Dr. Svobodny is a senior lecturer in Global Studies as well as in Russian literature and culture. She is the coordinator of the Eurasian Studies concentration, an advisor for the major in Global Studies, and she also serves as the Study Abroad Advisor for Global Studies.
Dr. Svobodny teaches courses on Russian literature in translation, usually placed within a global comparative perspective. Her teaching interests include a range of genres (the novel, the short story, memoir, theatrical performance) and topics (literature and law, literature and madness, literature and other forms of media, Russia and the West). Many of her courses are Writing-Intensive, and she is committed to guiding her students through all stages of the writing process.
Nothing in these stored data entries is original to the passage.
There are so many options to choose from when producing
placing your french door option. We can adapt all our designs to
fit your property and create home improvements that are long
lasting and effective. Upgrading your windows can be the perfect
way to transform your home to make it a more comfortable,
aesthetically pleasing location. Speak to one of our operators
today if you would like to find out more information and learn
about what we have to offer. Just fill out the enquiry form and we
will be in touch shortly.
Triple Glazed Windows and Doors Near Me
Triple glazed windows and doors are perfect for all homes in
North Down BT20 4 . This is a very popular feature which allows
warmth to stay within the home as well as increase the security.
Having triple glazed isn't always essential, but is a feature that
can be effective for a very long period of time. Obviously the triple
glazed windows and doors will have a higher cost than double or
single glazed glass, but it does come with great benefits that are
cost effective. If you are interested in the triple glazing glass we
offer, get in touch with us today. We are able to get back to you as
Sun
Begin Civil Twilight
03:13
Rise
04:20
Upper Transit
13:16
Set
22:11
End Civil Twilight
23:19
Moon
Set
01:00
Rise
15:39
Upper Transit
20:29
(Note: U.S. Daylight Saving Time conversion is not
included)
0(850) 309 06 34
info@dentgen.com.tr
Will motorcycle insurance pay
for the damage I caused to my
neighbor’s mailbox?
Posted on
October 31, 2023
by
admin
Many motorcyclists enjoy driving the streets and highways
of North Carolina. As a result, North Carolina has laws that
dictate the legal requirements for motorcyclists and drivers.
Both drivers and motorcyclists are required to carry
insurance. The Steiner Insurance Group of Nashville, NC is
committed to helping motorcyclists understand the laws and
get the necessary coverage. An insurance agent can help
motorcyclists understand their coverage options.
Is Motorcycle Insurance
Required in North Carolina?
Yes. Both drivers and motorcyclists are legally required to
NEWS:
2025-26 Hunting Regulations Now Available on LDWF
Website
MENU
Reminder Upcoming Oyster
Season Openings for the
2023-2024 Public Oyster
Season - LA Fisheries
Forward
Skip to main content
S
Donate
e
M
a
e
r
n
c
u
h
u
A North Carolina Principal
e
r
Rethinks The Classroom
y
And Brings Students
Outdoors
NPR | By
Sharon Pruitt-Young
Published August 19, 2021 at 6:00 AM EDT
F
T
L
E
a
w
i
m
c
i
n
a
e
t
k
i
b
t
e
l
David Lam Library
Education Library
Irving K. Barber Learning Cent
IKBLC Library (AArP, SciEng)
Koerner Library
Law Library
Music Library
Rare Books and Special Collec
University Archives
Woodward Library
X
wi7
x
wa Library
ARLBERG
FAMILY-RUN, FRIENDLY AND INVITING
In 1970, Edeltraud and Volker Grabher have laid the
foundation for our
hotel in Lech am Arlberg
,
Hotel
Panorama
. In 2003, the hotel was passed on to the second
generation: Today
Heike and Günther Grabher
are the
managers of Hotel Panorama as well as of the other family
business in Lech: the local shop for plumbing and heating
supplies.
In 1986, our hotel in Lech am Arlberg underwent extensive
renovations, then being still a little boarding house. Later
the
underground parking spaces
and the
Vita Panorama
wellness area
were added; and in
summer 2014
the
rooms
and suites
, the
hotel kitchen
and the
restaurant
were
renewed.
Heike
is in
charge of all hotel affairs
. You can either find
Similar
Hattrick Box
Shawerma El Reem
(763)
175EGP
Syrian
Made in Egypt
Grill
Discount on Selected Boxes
Dr. Svobodny’s research has been incubated in the collaborative, creative atmosphere she cultivates in her classes. In her recent book, Nijinsky’s Feeling Mind, she argues that Vaslav Nijinsky’s 1919 multimodal project (containing his dance notation, drawings, and life-writing) presents a profound meditation on the spaces between dance and writing; it is a book about the writing process, the traces left behind, the circulation between bodily presence and the written word, the hesitation between speech and silence, and the special dynamic between reader and writer, in which the language of intimacy registers as public statement, and vice versa. By exploring the intersections of bodily movement with verbal language, Nijinsky’s Feeling Mind addresses broader questions of how we sense and make sense of our worlds. For this project, Svobodny was awarded a Summer Stipend from the National Endowment for the Humanities in 2019 to conduct archival research in New York, Hamburg, Munich, and Paris.